Deterministic free-space source of single photons using Rydberg atoms

TL;DR

This paper presents a deterministic free-space single-photon source using Rydberg atoms, which does not depend on cavity coupling or Rydberg blockade, enabling efficient and well-defined photon emission.

Contribution

The authors introduce a novel free-space scheme for single-photon generation utilizing Rydberg atoms and adiabatic passage, avoiding the need for cavity coupling or Rydberg blockade.

Findings

Efficient generation of single photons in free space.

No reliance on cavity or Rydberg blockade.

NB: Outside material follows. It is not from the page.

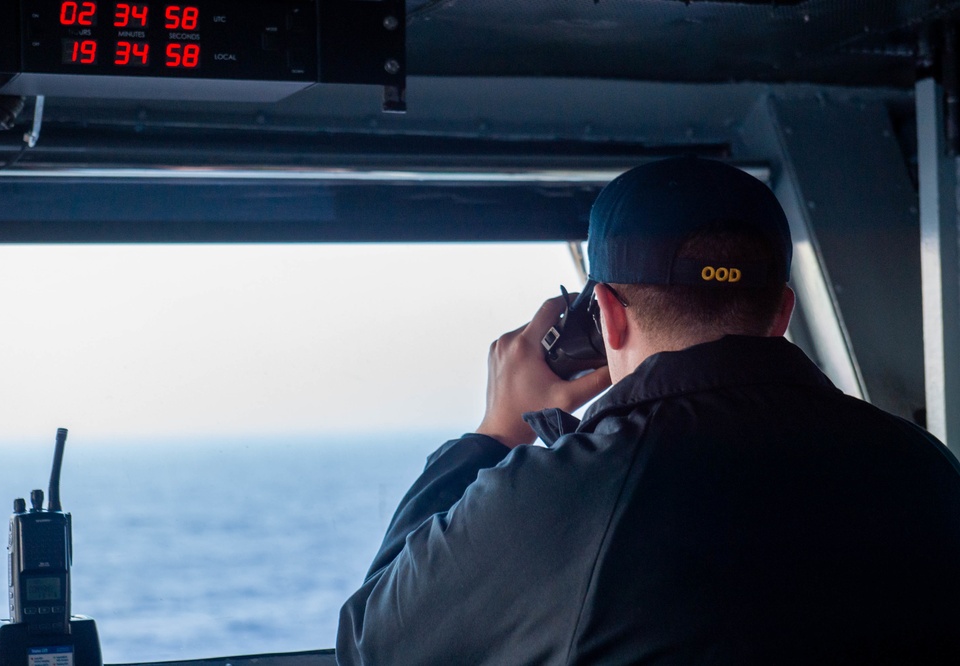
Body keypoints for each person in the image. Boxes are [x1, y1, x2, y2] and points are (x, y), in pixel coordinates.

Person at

Produces well-defined spatiotemporal photon modes.

Abstract

We propose an efficient free-space scheme to create single photons in a well-defined spatiotemporal mode. To that end, we first prepare a single source atom in an excited Rydberg state. The source atom interacts with a large ensemble of ground-state atoms via a laser-mediated dipole-dipole exchange interaction. Using an adiabatic passage with a chirped laser pulse, we produce a spatially extended spin wave of a single Rydberg excitation in the ensemble, accompanied by the transition of the source atom to another Rydberg state. The collective atomic excitation can then be converted to a propagating optical photon via a coherent coupling field. In contrast to previous approaches, our single-photon source does not rely on the strong coupling of a single emitter to a resonant cavity, nor does it require the heralding of collective excitation or complete Rydberg blockade of multiple excitations in the atomic ensemble.